= Study abroad organization =

Study abroad organizations, also referred to as study abroad providers, and third-party study abroad providers are independent organizations that facilitate or administer study abroad programs. Providers of study abroad vary enormously in terms of organizational structure, program model and type, and services offered to the participants.

Given the tremendous growth in the number of U.S. students studying abroad over the last two decades, the study abroad industry has become more crowded and competitive in recent years. The study abroad business has traditionally been a cottage industry with a hodgepodge of domestic and foreign universities, for-profit and non-profit independent organizations providing thousands of programs in more than 100 countries. Some, like the Danish Institute for Study Abroad, offer their own programs, with their own courses and curricular expectations. Others, like the Institute for the International Education of Students (IES) and The College of Global Studies at Arcadia University, offer some of their own programs, but also are known for acting as intermediaries—offering student services, plus a quality control stamp, for those students enrolling in foreign universities who want more of a cushion than what's available when they directly enroll through international student offices abroad.

According to the Institute of International Education, the majority of U.S. college students studying abroad, about 72 percent, participate on programs sponsored by their home institution. However, at least 28 percent of the approximately 260,000 Americans who studied abroad in academic year 2008/09 study through an outside program.

==Overview==
Outside providers like IES and The College of Global Studies at Arcadia University act as intermediaries by assisting program participants with logistics like course registration and housing arrangements. While models differ, academic and social guidance is generally included throughout the duration of a program, such as orientation, support services, field trips and cultural activities. Additionally, providers are typically able to provide transcripts that ease credit transfer for students who enroll in their programs based at universities abroad – offer all these extra services, of course, at an extra cost.
Independent providers, like Help Me Abroad, offer solutions to adapt to international students’ requests. They act as intermediaries and allow a wider choice for students who can pick the state, university and program to attend instead of applying to premade programs.

==Relationship with U.S. universities==
At many campuses, study abroad programs are run by multiple companies and non-profit institutes that offer colleges generous incentives to increase enrollments. An influential article that appeared in The New York Times in 2007 highlighted that this can include free and subsidized travel overseas for officials, back-office services to defray operating expenses, stipends to market the programs to students, unpaid membership on advisory councils and boards, and even cash bonuses and commissions on student-paid fees. This money generally goes directly to colleges, not always to the students who take the trips.

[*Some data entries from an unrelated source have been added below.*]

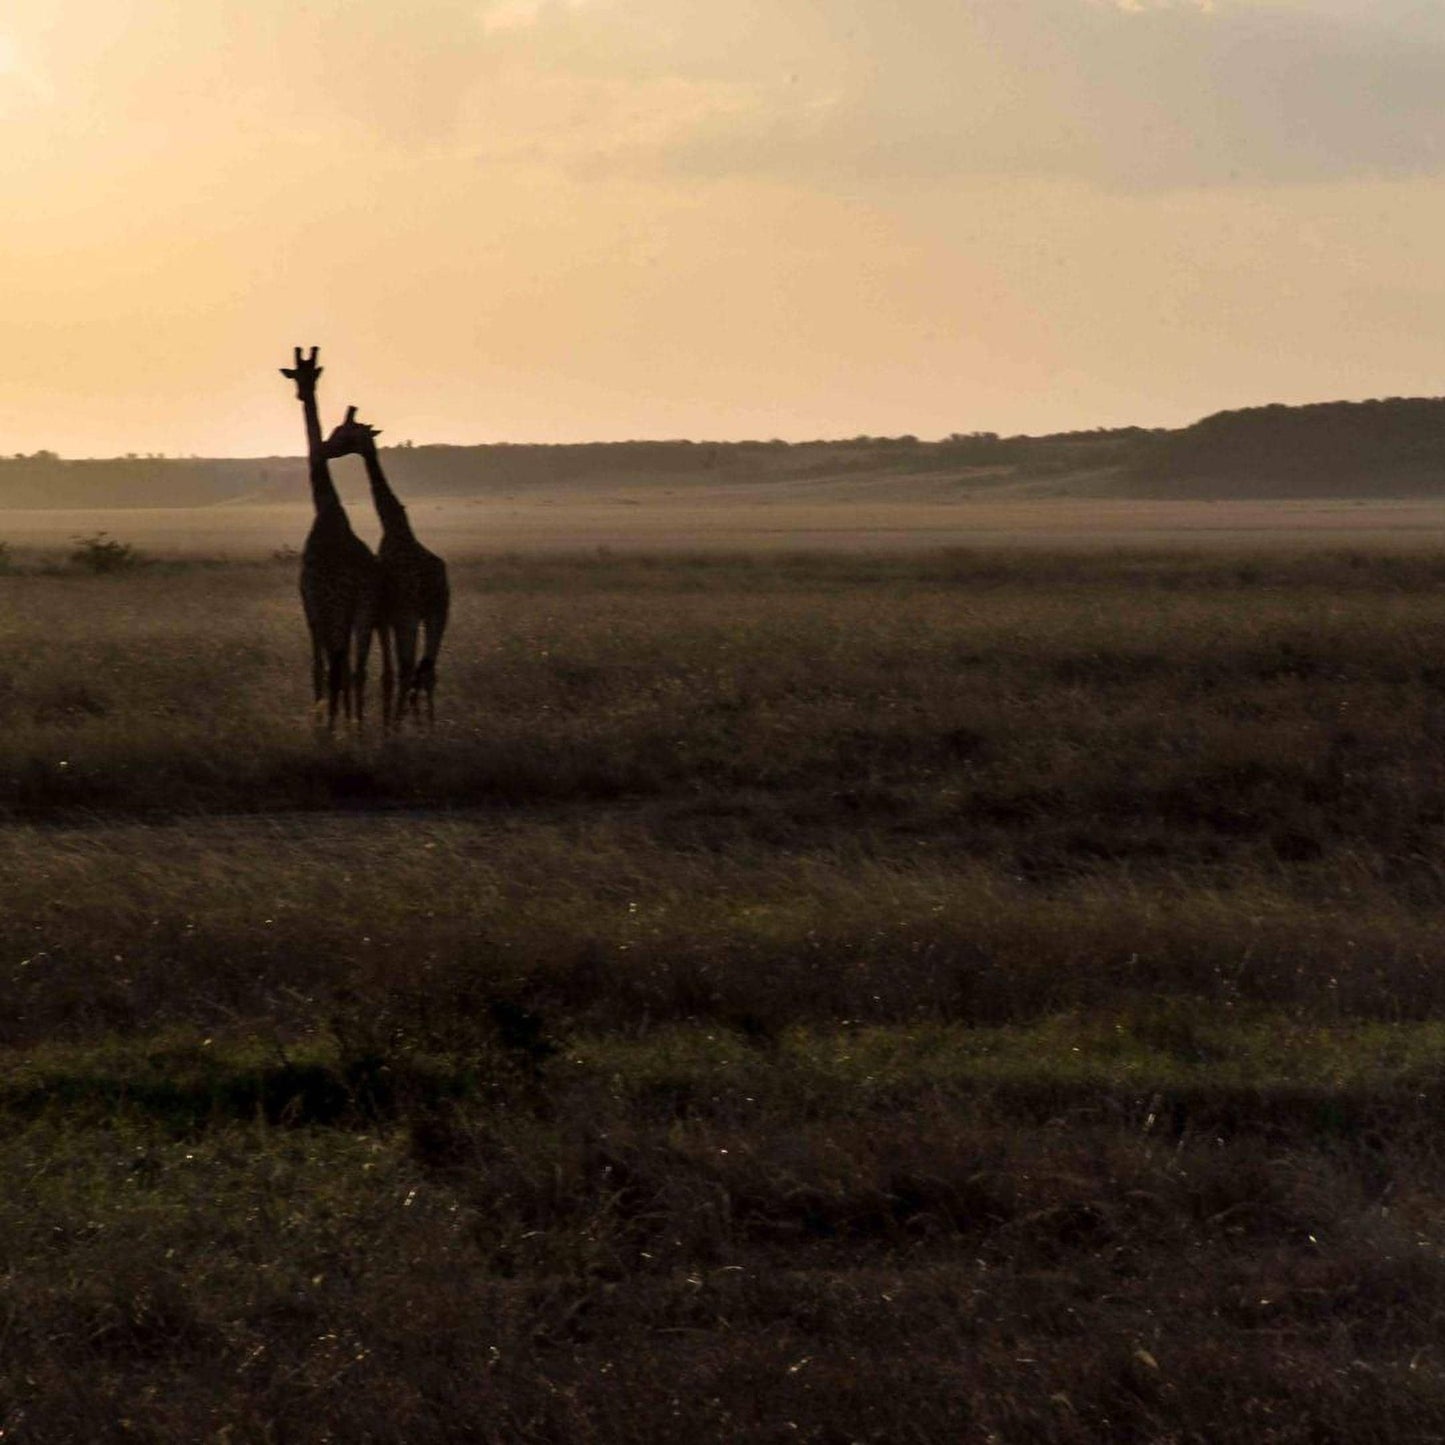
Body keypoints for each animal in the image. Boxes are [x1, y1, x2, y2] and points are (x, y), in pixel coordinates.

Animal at [280, 348, 379, 732]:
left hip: (336, 612)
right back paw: (351, 726)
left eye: (309, 375)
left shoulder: (309, 605)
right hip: (354, 611)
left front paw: (329, 726)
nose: (301, 393)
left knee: (338, 669)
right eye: (299, 375)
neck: (327, 510)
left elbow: (319, 670)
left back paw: (340, 726)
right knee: (349, 669)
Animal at [325, 406, 450, 729]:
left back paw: (403, 725)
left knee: (410, 669)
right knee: (428, 670)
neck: (394, 528)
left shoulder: (389, 616)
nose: (326, 449)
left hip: (410, 615)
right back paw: (429, 727)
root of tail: (431, 584)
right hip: (438, 614)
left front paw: (389, 725)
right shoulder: (391, 618)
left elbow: (390, 673)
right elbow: (392, 673)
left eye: (343, 433)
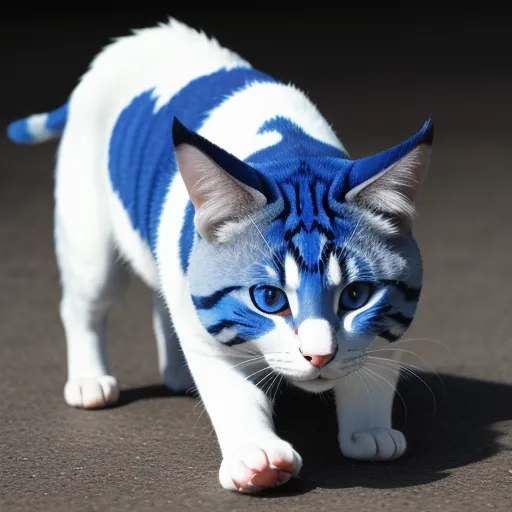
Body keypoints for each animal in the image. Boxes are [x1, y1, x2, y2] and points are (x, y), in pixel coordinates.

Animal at [7, 19, 432, 492]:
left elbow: (374, 373)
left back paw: (177, 376)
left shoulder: (390, 325)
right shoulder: (208, 341)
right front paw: (256, 454)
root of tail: (124, 44)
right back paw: (89, 380)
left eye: (355, 296)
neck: (291, 151)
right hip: (92, 249)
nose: (319, 356)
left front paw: (368, 430)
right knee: (84, 308)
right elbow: (234, 394)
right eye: (269, 299)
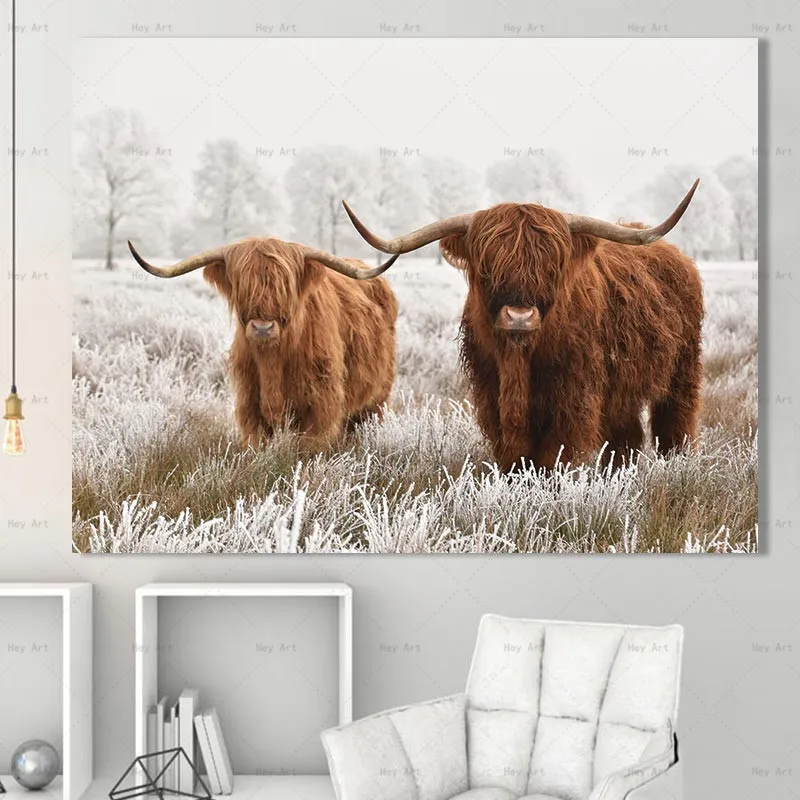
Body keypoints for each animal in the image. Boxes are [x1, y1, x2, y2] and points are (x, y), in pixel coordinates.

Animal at [128, 237, 399, 452]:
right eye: (242, 285)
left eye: (284, 286)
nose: (262, 328)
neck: (273, 361)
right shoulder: (250, 406)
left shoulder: (321, 407)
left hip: (376, 399)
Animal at [340, 181, 703, 472]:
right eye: (487, 265)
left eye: (551, 265)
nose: (519, 316)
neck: (519, 359)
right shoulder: (491, 393)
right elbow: (514, 456)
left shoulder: (574, 397)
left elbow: (555, 456)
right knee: (626, 437)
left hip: (682, 371)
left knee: (674, 424)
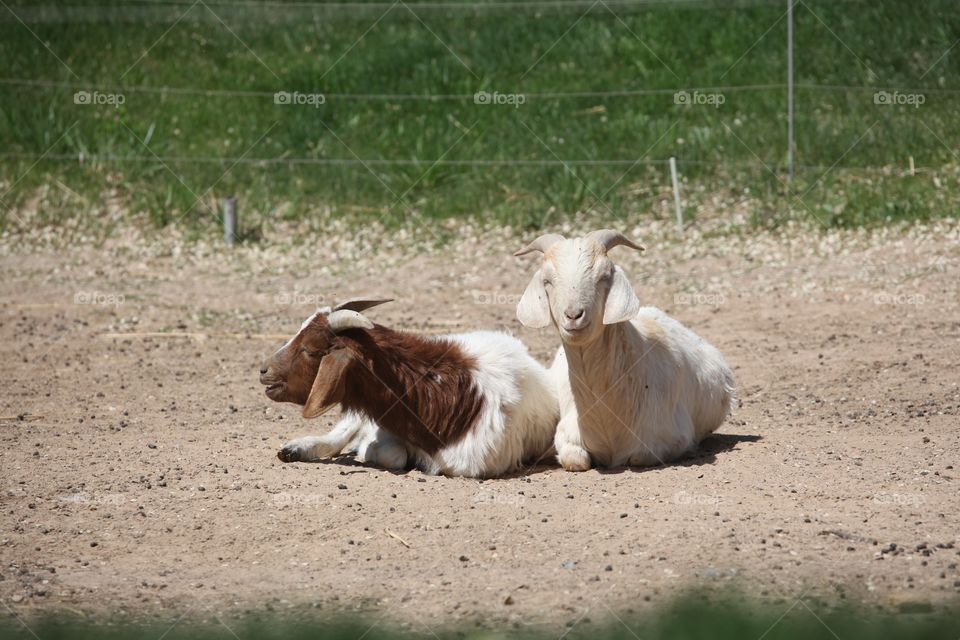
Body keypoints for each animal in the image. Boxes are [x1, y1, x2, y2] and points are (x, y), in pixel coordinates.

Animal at [513, 229, 736, 471]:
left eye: (603, 276)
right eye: (547, 281)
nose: (573, 315)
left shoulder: (671, 438)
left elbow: (639, 457)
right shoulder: (567, 435)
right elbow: (576, 460)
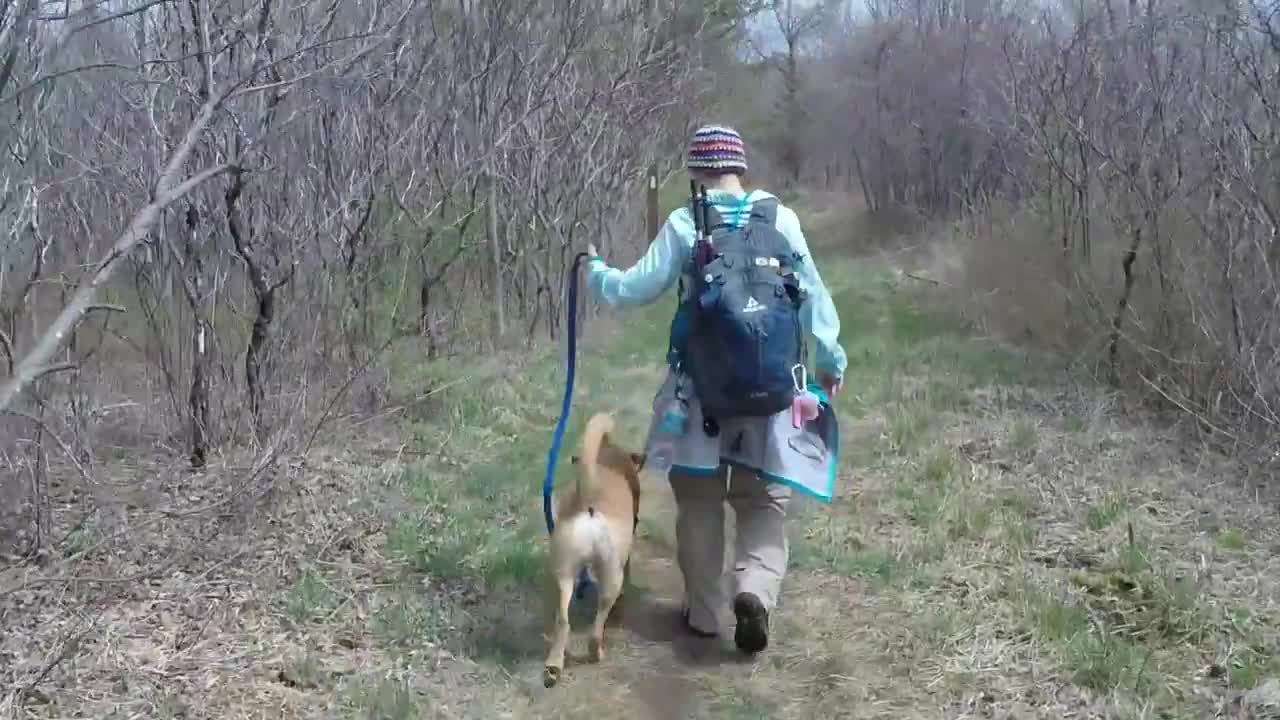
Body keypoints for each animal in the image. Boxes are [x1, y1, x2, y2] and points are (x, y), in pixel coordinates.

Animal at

Critics say that these and similar arrangements, which are seldom disclosed, typically limit student options and drive up prices for gaining international credentials compared with the most economical alternative — enrolling directly in a foreign university, paying generally lower tuition to that institution and having the credits transferred. Some campuses require students to use one of several affiliated providers, but some even have exclusive arrangements with study abroad agents, further limiting options.